We believe there is a strong link between patience and successful long-term investing, for two reasons. First, patience differentiates between long-horizon and short-horizon investors. Second, patience must be seen as a depreciating asset. Left unmanaged, it will erode and lose its value.
Our thesis comes from Patience: Not merely a virtue, but an asset – a paper I co-wrote with Geoff Warren of Australia National University and Liang Yin of the Thinking Ahead Institute – and has two main components.
First, patience has value, because it supports the ability to invest for the long term and allows the maintenance of losing positions. Second, patience running out is bad, because it can trigger a value-destructive sale (capitulation) and sends the wrong signals, which can undermine the capacity to exercise patience in the future.
Consider an investment that has a high chance of delivering a handsome return. The only problem is that we don’t know when. The return could materialise tomorrow or years down the track. What type of investor would pursue such an investment? Clearly, one with patience. They must not be too concerned with when the payoff might arrive. They must be able to stay the course if the payoff is delayed. Being able to pursue such investments opens a class of potentially rewarding opportunities that an impatient investor might overlook.
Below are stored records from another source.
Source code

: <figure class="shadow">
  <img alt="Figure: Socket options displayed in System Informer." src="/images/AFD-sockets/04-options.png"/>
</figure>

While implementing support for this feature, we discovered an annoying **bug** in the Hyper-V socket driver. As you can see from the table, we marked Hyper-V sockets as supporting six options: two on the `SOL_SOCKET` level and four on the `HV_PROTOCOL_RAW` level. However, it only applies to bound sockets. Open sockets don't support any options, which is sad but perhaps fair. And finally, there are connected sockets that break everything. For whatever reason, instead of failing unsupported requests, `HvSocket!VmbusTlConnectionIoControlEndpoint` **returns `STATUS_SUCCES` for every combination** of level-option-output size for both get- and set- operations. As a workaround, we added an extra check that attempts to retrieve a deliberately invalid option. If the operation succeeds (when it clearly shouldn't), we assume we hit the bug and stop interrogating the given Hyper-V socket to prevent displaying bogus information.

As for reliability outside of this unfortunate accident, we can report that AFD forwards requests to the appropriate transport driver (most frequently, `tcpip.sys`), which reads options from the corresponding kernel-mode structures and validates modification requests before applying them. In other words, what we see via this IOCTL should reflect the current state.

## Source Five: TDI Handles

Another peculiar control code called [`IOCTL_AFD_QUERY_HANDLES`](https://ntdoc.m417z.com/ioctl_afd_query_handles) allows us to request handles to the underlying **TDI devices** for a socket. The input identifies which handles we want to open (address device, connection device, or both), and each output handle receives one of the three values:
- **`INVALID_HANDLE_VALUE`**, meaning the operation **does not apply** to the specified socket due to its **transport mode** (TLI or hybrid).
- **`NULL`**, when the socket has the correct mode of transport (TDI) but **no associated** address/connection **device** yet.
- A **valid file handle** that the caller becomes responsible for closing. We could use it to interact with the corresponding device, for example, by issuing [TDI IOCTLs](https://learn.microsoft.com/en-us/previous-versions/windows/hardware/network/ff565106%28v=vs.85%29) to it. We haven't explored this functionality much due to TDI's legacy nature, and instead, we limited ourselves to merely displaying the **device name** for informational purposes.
How does an organisation build and sustain patience? The query becomes somewhat more complex when there are multiple levels of two-way relationships and the need for patience to span those levels. Nevertheless, we suggest that a simple, generalised model with four elements can be used to explore solutions:
- Two levels, such as principal/agent, or governor/executive, but more generally a high-level party and a low-level party. Exclude the single-level case of the principal investing on their own behalf. The two-level idea applies between board and in-house executive within asset owners, between asset owners and asset managers, and between boss and employee within asset managers.
- The stock of patience resides with, and is controlled by, the high-level party.
- The low-level party operates under a mandate while patience remains in supply. The manner in which this is done influences the principal’s stock of patience.
- There may, or may not, be a shared understanding of the presence of patience, let alone agreement over the role it plays. We assert that the best relationships and investment outcomes involve mutual agreement over the need for patience.
It is important to note that patience alone does not lead to investment success. Patience is no substitute for skilled investment analysis but, assuming genuine investment skills are a given, what difference does patience make? The answer depends on how capital is allocated.
An investor has, broadly, three options for allocating capital:
- Risk-free assets: these give a 100 per cent likelihood of a very low return.
- Price-to-price investing: this is Keynes’s beauty contest game. It entails predicting the movement of the psychology of the market. The prices at which you buy and sell are what matter.
- Price-to-value convergence: here there is a high likelihood of an attractive payoff, and skill relates to accurate assessment of the value. But there is also the possibility that price and value remain divergent. The divergence might even get larger before convergence occurs.
Clearly, for the first option, patience makes no difference. The second option is a noisy, zero-sum game and so doesn’t seem a natural place for patience to make any difference. For price-to-value convergence, however, we argue that patience is everything.
If price diverges from value, the investor has three options: sell, concluding that their analysis of value was wrong; do nothing; or add to the position, as the prospective return has increased. It is patience, an intangible asset, that allows an investor to pursue option the second or third option.
We believe the benefits patience brings are an expanded opportunity set, protection against value-destructive short-horizon behaviours such as selling low, and reduced transaction costs as a consequence of lower portfolio turnover.
We assert that, in all but trivial cases, patience will be tested. This is why it should be viewed as a depreciating asset. Hence, it is important to understand what causes patience to wear thin, and what can be done to build and maintain it. We recommend organisations build the stock of patience from the start. This can be achieved through: gaining organisation-wide buy-in; creating an investment process based on long horizons; hiring the right people; and building a long-horizon culture. The stock of patience then needs to be maintained by: working on retaining trust; offering the right incentives; framing performance in the context of long-term objectives; and having leadership from the top.
We do not argue that long-horizon investing is easy. Nor do we claim it is the only way to generate strong investment performance or that it is appropriate for all. Nevertheless, it can be well worth the effort for organisations that manage on behalf of savers with long-horizon goals, and that are capable of positioning themselves to do so. For such organisations, we believe it is helpful to view the building and maintenance of a stock of patience as essential.